**Selected extract:**
In D.92-12-058, the Commission states “It is our belief that accurate marginal cost methods will lead to clearer signals when marginal cost-based prices are implemented, thereby providing the opportunity for customers to purchase economically efficient levels of service.” (p.16 of D.92-12-058). On page 11, at Lines 11-12, SoCalGas states “SoCalGas’ embedded cost allocation studies are based on recorded historical costs from calendar year 2006. Therefore, they exactly reflect the actual historical costs for this time period.” Please explain how the use of the utility’s recorded (or actual historical) costs in the embedded cost method can provide customers with clearer price signals to help them purchase economically efficient levels of service.

RESPONSE PZS3-2:

Using recorded embedded costs to design rates for customer classes exactly reflects the cost to provide that service during 2006. That is a good benchmark of costs for the 2009-2011 BCAP period. SoCalGas/SDG&E do not expect total cost by customer class to vary significantly from the 2006 base year and therefore using 2006 actual costs as a benchmark to allocate costs in the 2009-2011 BCAP period is preferable to the current LRMC methodology. Since embedded costs are equal to average cost in any given year, and since LRMC are equal to average cost in an equilibrium condition, SoCalGas/SDG&E believe embedded costs provide clearer price signals to customers compared to using the Commission-adopted LRMC cost allocation methodology. Total costs and rates will rise year-to-year based on increases in base margin authorized by the Commission in the SoCalGas/SDG&E General Rate Case minus any PBR savings shared with customers.

QUESTION PZS3-3:

On page 11 at Line 21, SoCalGas states “Validation is therefore much simpler using recorded embedded costs.” Further, on pp.21-22 starting at Line 19, SoCalGas provides a summary of the basis for allocating each major cost element as follows:

Customer-Related O&M Expenses

- Distribution Operations Customer Services – number of dispatched field service orders;

- Distribution Operations Meter & House Regulators – unit meter cost times the number of meters by size;

- Distribution Operations Service Lines – service line footage by class;

- Customer Accounts – special study of the activities within this area by class.

**Available data:**
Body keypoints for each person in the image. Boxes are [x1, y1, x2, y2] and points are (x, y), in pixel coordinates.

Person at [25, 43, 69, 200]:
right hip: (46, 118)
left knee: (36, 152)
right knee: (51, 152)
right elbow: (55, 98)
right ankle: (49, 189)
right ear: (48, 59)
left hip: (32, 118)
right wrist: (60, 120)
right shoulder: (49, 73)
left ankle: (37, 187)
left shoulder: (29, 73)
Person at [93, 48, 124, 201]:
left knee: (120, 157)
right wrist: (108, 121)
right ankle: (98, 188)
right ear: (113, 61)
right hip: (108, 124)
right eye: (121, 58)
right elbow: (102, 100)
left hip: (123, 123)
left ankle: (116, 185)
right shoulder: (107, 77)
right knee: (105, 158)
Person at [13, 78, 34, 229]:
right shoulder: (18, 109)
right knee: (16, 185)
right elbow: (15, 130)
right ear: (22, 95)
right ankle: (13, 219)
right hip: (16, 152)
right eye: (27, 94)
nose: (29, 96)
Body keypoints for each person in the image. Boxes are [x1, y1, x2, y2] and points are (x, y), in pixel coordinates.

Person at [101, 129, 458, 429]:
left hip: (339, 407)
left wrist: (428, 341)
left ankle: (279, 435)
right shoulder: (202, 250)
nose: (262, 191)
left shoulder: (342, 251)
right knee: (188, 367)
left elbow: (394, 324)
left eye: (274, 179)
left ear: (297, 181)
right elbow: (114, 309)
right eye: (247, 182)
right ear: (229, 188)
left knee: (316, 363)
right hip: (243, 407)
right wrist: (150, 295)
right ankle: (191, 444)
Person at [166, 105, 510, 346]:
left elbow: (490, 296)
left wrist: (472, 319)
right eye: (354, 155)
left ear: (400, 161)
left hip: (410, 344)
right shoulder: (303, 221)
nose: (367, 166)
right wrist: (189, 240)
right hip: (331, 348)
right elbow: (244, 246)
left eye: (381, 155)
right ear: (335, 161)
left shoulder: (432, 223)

**Problem set:**
(a) Answer these questions from the SoCalGas excerpt, each on its own line and marked as shown:
(i) Which calendar year's recorded costs are SoCalGas' embedded cost allocation studies based on?
(ii) According to the response, what will total costs and rates rise year-to-year based on?
(iii) What is the basis for allocating Distribution Operations Service Lines costs?
(b) Write out the part of the SoCalGas excerpt starting with "- Distribution Operations Customer" and going on through "area by class.", word for word.

**Solutions:**
(a)
(i) Calendar year 2006.
(ii) Increases in base margin authorized by the Commission in the SoCalGas/SDG&E General Rate Case, minus any PBR savings shared with customers.
(iii) Service line footage by class.

(b)
- Distribution Operations Customer Services – number of dispatched field service orders;

- Distribution Operations Meter & House Regulators – unit meter cost times the number of meters by size;

- Distribution Operations Service Lines – service line footage by class;

- Customer Accounts – special study of the activities within this area by class.